LaserBand
- Type: Limited Liability Company
- Industry: Healthcare
- Founded: St. Louis, Missouri
- Headquarters: St. Louis, Missouri United States
- Area served: Worldwide
- Products: Patient identification, emergency response tags
- Website: LaserBand

= LaserBand =

US patient identification company

LaserBand LLC was a provider of patient identification products to hospitals and emergency services and headquartered in St. Louis, Missouri. Zebra Technologies acquired LaserBand in 2012. Prior to the acquisition, LaserBand reported sales of $24 million.

==History==
LaserBand was founded by James Riley in 1999. The company initially patented a self-laminating, laser-printable patient wristband and later developed other laser and thermal wristbands and ancillary products, including emergency response tags.
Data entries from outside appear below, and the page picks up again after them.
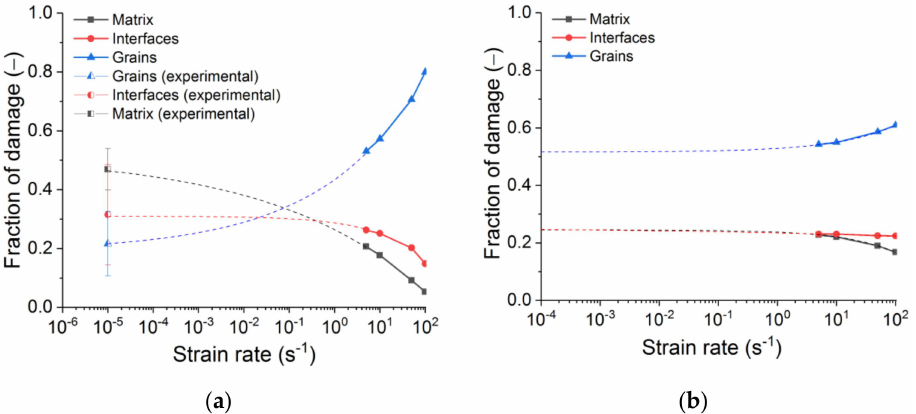
Figure 16. The dependences of the contributions of constituents to the fracture of refractory samples on the strain rate: tension (supplemented by experimental data) ( a ) and compression ( b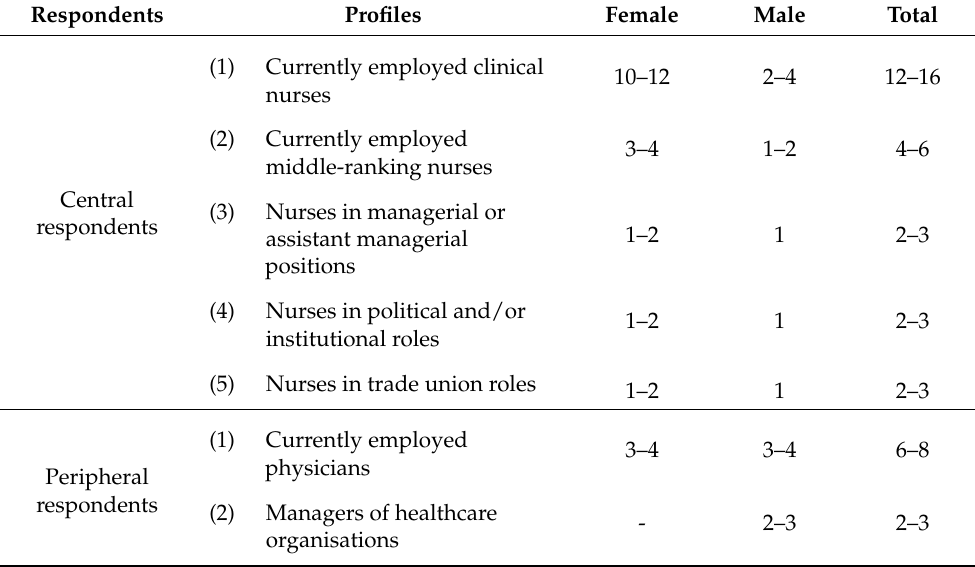
Table 1. The initial sample of participants for inclusion in the study by profile and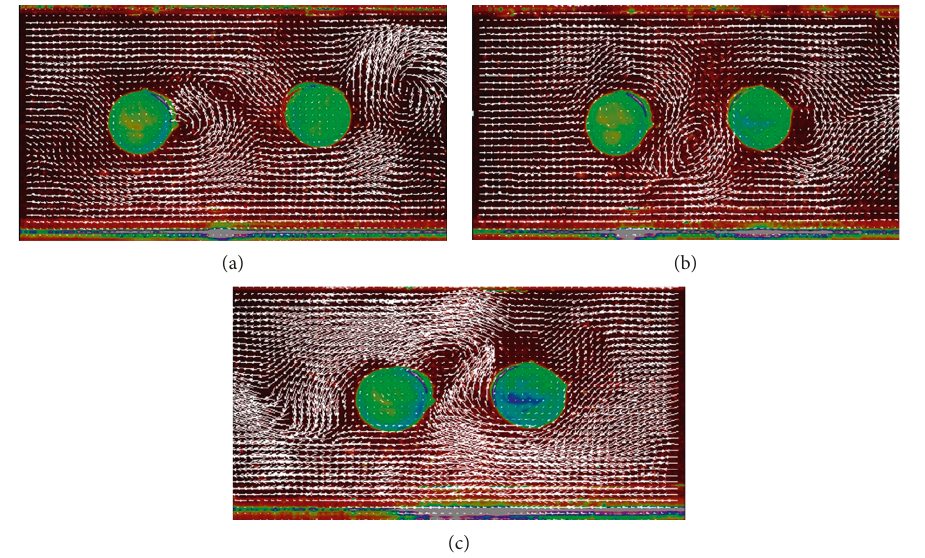
Figure 7: PIV measurement for the case with Re � 3515.1 and KC � 8.4, (a) gap ratio is 2, (b) gap ratio is 1.5, and (c) gap ratio is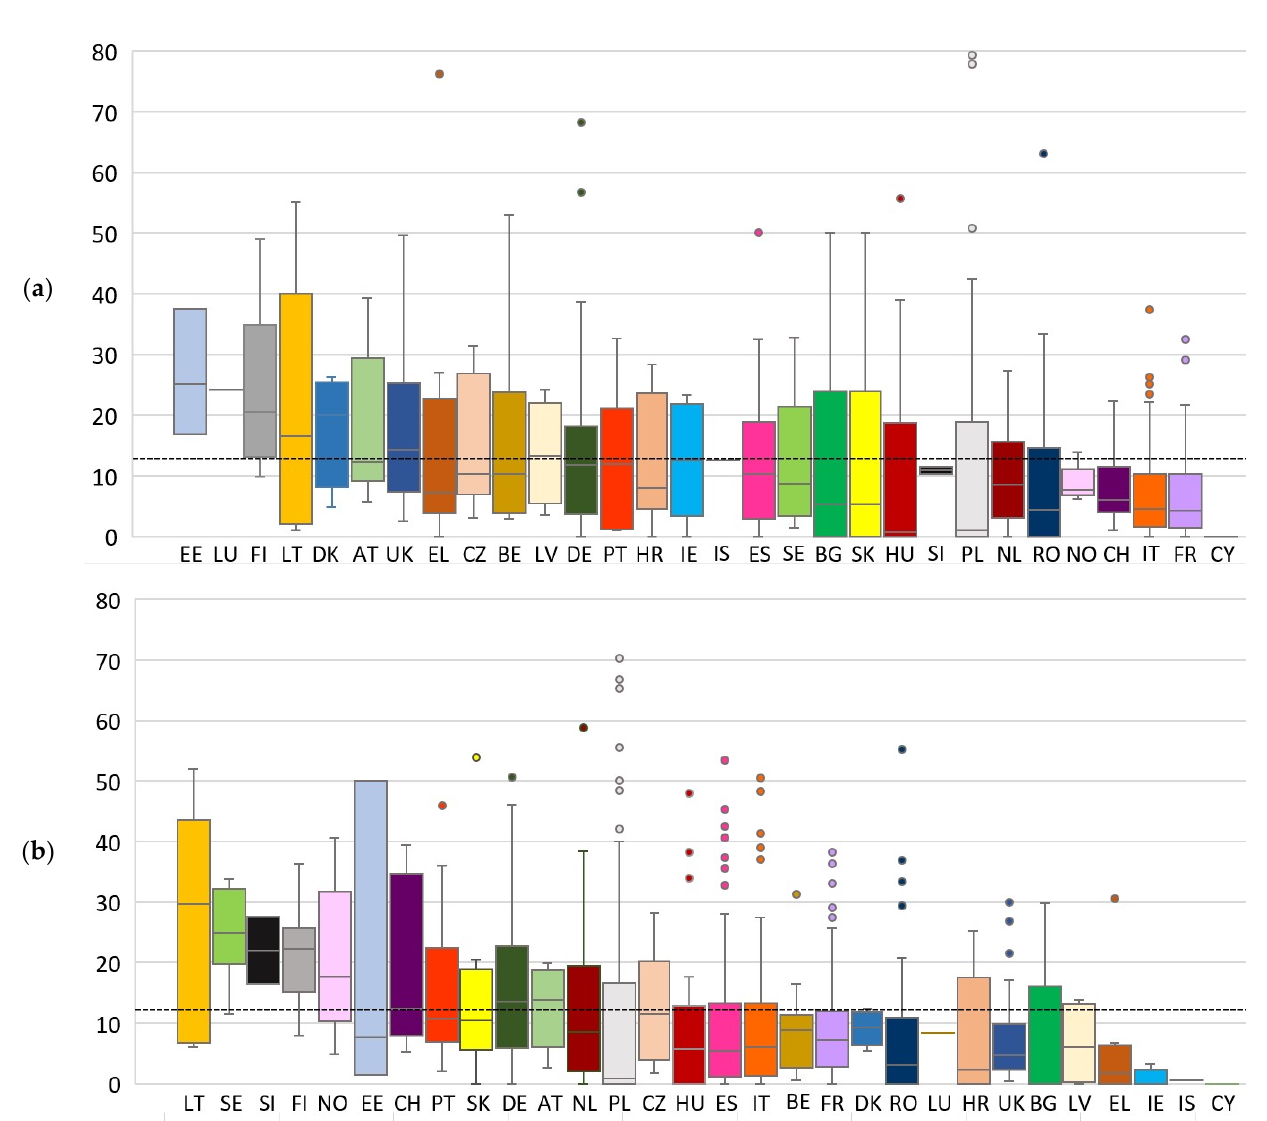
Figure 3. Relative values (%) of observations in green areas ( a ) and forests ( b ). The black line indicates the European average. Relative values were calculated as a percentage ratio between the total number of observations in green areas ( a ) and forests ( b ) and the total number of observations within the city. The lines within box plots indicate the median value. The color is unique for each country so that it is possible to compare different values of observations for the same country respectively for green areas and forests. Full country name and related abbreviation as reported in the figure: Austria (AT); Belgium (BE); Bulgaria (BG); Croatia (HR); Cyprus (CY); Czech Republic (CZ); Denmark (DK); Estonia (EE); Finland (FI); France (FR); Germany (DE); Greece (EL); Hungary (HU); Iceland (IS); Ireland (IE); Italy (IT); Latvia (LV); Lithuania (LT); Luxembourg (LU); Netherlands (NL); Norway (NO); Poland (PL); Portugal (PT); Romania (RO); Slovakia (SK); Slovenia (SI); Spain (ES); Sweden (SE); Switzerland (CH); United Kingdom (UK).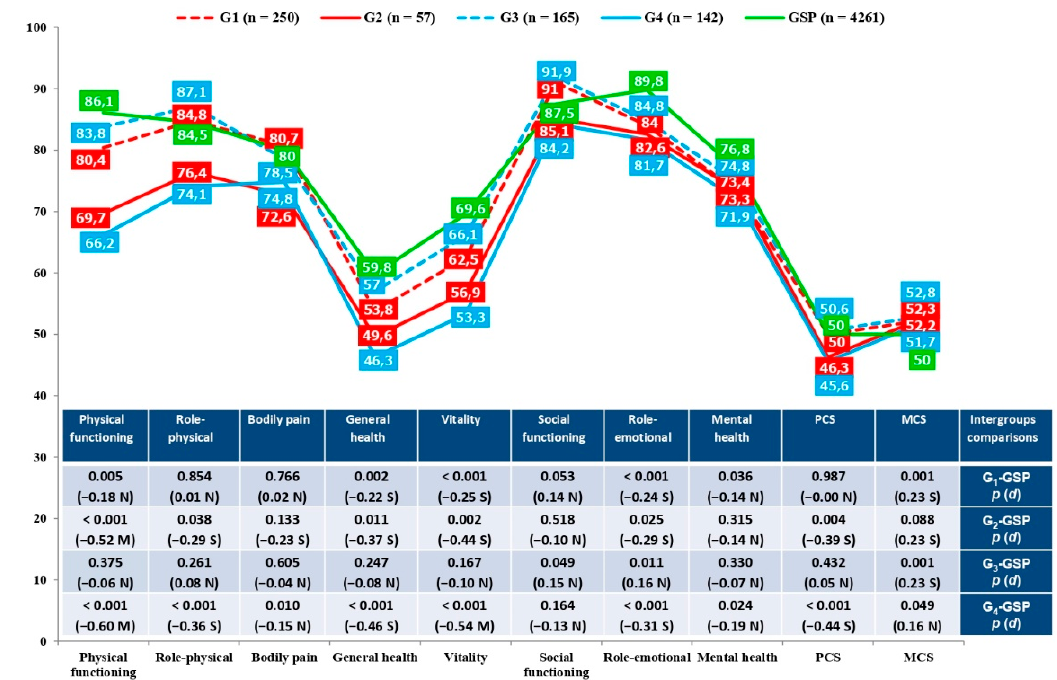
Figure 3. Comparison of quality of life (SF-12) of groups of patients and the general Spanish population. Note. G 1 : absence T2DM; G 2 : presence T2DM; G 3 : absence obesity; G 4 : presence obesity; GSP: general Spanish population; PCS: physical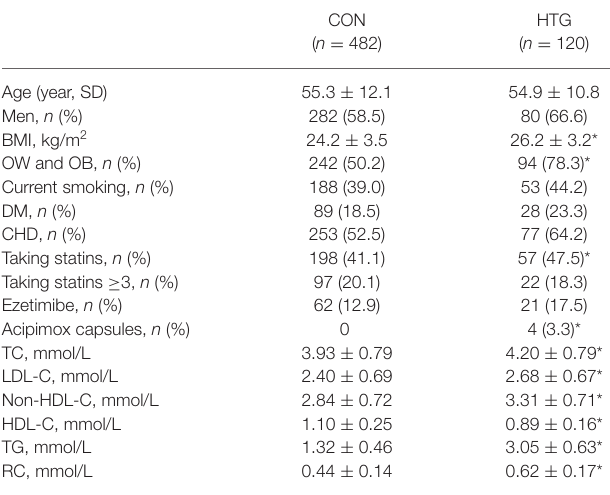
TABLE 1 | Baseline characteristics of the study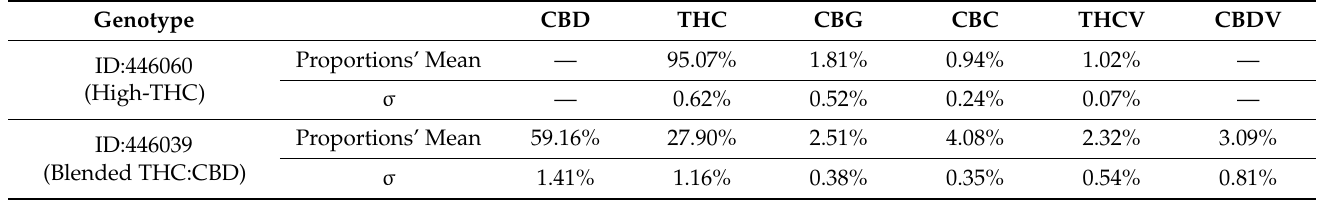
Table 3. The stability of the ratios between cannabinoid quantities (% of the overall TCC). Genotypes 446060 and 446039 correspond with those presented in Figure 6A and 6B,respectively. The presented THC quantity also comprises the produced CBN. Cannabidiol (CBD) and ∆ 9 -tetrahydrocannabinol (THC) values include both the acidic and decarboxylated molecule forms. All cannabinoid transfor- mations and amalgamates were performed through molecular weight conversion. The depicted σ represents a sample standard deviation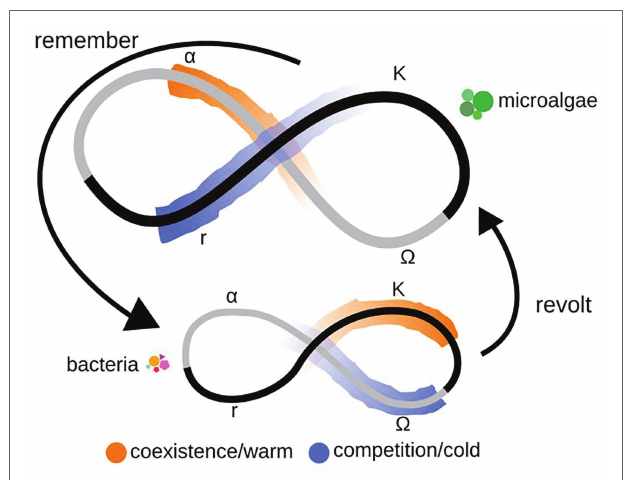
FIGURE 10 | An illustration of adaptive cycles and the concept of panarchy, used to describe the interactions between the microalgae (upper level) and bacteria (lower level), going from coexistence during the warmer (orange) temperature regime to competition during the colder (blue) temperature regime. r – growth phase, K – conservation phase, Ω – release phase, and α – adaptation phase. Remember – impact on lower level by upper level, revolt – influence from lower level on upper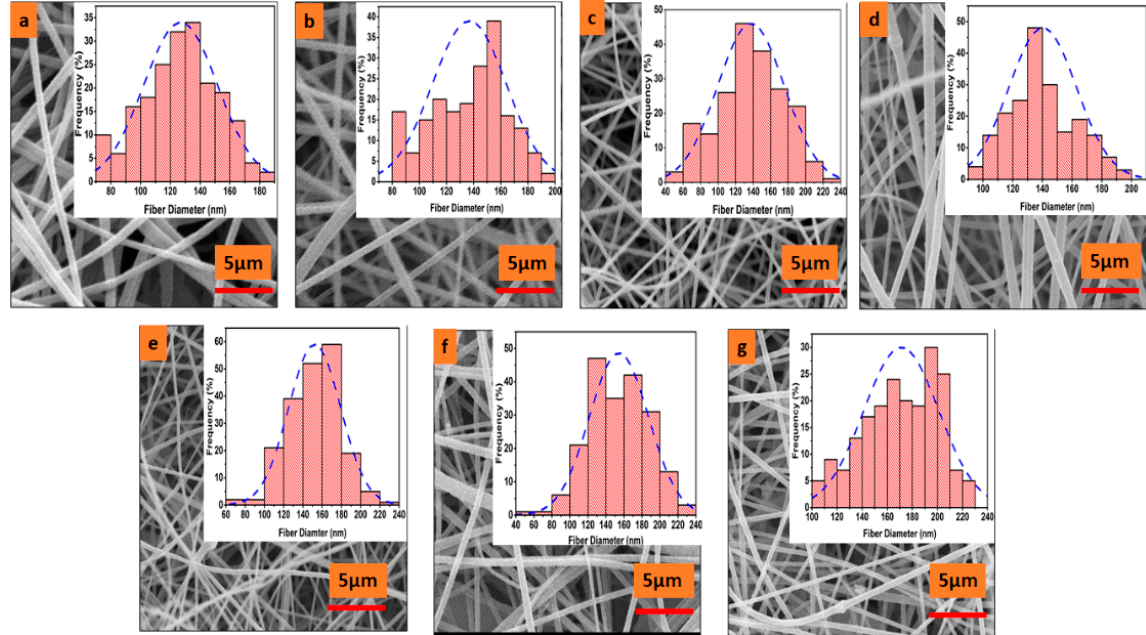
Figure 3. Surface morphology and average diameter of prepared VB-loaded ZnO/PAN electrospun nanofibers, ( a ) pristine PAN electrospun nanofibers, ( b ) ZnO/PAN electrospun nanofibers, ( c ) 0.5% VB-loaded ZnO/PAN electrospun nanofibers, ( d ) 1.5% VB-loaded ZnO/PAN electrospun nanofibers, ( e ) 2.5% VB-loaded ZnO/PAN electrospun nanofibers, ( f ) 3.5% VB-loaded ZnO/PAN electrospun nanofibers, ( g ) 5% VB-loaded ZnO/PAN electrospun nanofibers,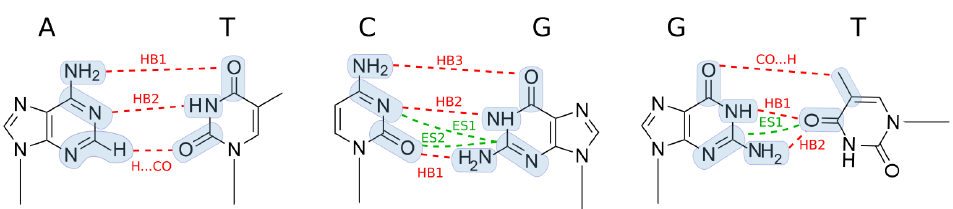
Figure 2. Three types of base pairs, adenine–thymine (A13:T18, regular), cytosine–guanine (C7:G24, regular), and guanine–thymine (G8:T23, mismatch). Hydrogen bonds (HB) and electrostatic (ES) interactions between functional groups (shadowed in grey) are labeled. See also Figure S3 for more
LaserBand was awarded contracts and established partnerships with several healthcare industry companies and organizations including, but not limited to:
- Cambio (2005)
- National Health Service of the United Kingdom (2008)
- HealthTrust Purchasing Group (2009)
- Novation (2011)
- Access (2011)

As of 2012, LaserBand products were used more than 200 million times per year by hospitals around the world.

==Acquisition==
In July 2012, Zebra Technologies acquired LaserBand LLC for an undisclosed amount. Effective at the close of the acquisition, LaserBand's operations became a subsidiary of Zebra.

With the acquisition, Zebra widened its product and patent portfolio, particularly in the healthcare market. Zebra continues to market products acquired through LaserBand with the LaserBand brand name.